- Excerpt to read
───

Welcome to the first edition of Sorry We’re Prosed.
The idea of this newsletter is to share opportunities for prose writers, and to look at how we can make our writing successful – whatever that means to you.
Some newsletters will be reflections on the practicalities of writing and publishing like this one, but the main substance will be a monthly list of submission opportunities for prose writers. That means ideas for where to send your short stories, novel, essays, memoir, and other creative fiction or non-fiction.
Poets and playwrights, feel free to subscribe anyway given that many of the opportunities will be general submission periods for magazines and competitions which accept all forms.
But the point of this newsletter is that I already spend a lot of time filtering through opportunities, and I figured if I’m putting in the hours to do that, I may as well share it with other people. The lists will be totally arbitrary, and so will these occasional meditations on writing.
As it’s nearing the end of the year, I thought I would kick off with an annual review.
Getting serious about submitting
How do you measure success as a writer? Is it the number of readers your work attracts, or the endorsement of a single person you respect? Is it the amount of money made or the number of publication opportunities? Is it based on your own, deeply-held view of whether what you’ve produced is any good?
The answer for most of us will be a mix of all the factors listed above, and more.
For me, the question itself is one I only began to consider in 2020, when I started working more seriously on writing and submitting fiction to magazines and competitions.
The 15th of May 2020 is the date on which my Google Sheet of writing submissions begins. That date alone probably tells you why I was able to start seriously sending out my work.
Like many other people, I ended up with a little more time on my hands when lockdown began, and while I did not produce a King Lear-style plague masterpiece, I had more time to think, and unravel, and finally to get these ideas – which had been squatting for too long in my mind – out onto the page.
Even more importantly, I was able to spend time researching the vast world of publication opportunities. Previously, my method was to enter one high-profile competition a year and to feel discouraged when I inevitably didn’t win. You hardly need me to tell you that this is not an efficient or helpful way to submit your work. But what is? I’m still learning.
Because some magazines and contests take several months to respond, I have waited until now to finish this annual review. The submission period I am discussing ended in May 2021.
One reason I wanted to write this is that I know from experience what it’s like to see writers sharing all their publication wins, and to feel like a failure in comparison. I want to be honest about just how many submissions are hidden by the water, below that iceberg tip of acceptances.
The numbers
So first, my stats.
I sent 57 submissions between the 15th of May 2020 and the 14th of May 2021.
That consisted of 21 competitions, 30 magazines or websites, five anthologies or other publication opportunities, and one writing scheme.
My work was accepted for publication in three places, and it was longlisted in two competitions.
Counting those five as wins, my success rate is 8.77%. I’m pretty happy with that.
But there are other metrics we can look at.
For example, I spent £124.85 on competition entries or submission fees, a total which ran a little higher than I thought it would. Meanwhile, I earned a total of £36. So my loss for the year was £88.85.
Another way of looking at success would be to zero in on the acceptance rate of a particular piece of work. This throws up wildly different results.

───

- Excerpted data
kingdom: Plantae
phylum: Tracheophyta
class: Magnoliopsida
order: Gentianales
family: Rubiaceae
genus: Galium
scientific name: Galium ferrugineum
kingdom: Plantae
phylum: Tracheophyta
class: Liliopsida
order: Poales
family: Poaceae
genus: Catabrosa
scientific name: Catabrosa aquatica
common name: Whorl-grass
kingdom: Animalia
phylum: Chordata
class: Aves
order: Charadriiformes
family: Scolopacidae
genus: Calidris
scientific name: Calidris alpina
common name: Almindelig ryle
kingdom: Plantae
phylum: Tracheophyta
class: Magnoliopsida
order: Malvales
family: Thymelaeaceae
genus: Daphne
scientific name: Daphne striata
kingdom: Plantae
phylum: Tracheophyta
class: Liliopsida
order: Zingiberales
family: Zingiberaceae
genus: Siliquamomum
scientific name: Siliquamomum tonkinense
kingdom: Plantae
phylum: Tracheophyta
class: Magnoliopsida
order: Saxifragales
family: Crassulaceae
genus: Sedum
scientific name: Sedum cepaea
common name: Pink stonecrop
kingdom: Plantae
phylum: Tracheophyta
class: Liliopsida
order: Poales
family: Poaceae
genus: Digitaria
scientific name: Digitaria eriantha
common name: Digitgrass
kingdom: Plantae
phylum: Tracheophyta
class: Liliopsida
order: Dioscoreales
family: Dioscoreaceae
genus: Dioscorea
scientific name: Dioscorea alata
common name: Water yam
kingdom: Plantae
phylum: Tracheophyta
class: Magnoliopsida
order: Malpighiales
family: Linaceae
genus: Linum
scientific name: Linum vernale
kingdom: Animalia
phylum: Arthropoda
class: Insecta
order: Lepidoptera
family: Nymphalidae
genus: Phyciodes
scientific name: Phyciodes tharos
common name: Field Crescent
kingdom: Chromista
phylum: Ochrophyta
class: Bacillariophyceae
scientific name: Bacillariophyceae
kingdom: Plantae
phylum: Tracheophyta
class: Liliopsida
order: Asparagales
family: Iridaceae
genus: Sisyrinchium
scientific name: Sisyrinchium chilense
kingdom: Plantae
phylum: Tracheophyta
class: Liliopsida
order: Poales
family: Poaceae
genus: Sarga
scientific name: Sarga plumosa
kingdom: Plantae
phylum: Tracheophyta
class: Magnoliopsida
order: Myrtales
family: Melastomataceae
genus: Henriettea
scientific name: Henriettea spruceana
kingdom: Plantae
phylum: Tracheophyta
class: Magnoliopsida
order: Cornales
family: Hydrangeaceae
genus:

───

- What you will do
**a.** Answer these from the newsletter excerpt:
(i) On what date does the writer's spreadsheet of submissions begin?
(ii) How many of the submissions went to competitions?
(iii) What total did the writer earn over the year?
**b.** Render this sentence from the newsletter excerpt in Spanish: "I sent 57 submissions between the 15th of May 2020 and the 14th of May 2021."
The data come from a separate source.

- Solution list
**a.**
(i) The 15th of May 2020
(ii) 21
(iii) £36

**b.** Hice 57 envíos entre el 15 de mayo de 2020 y el 14 de mayo de 2021.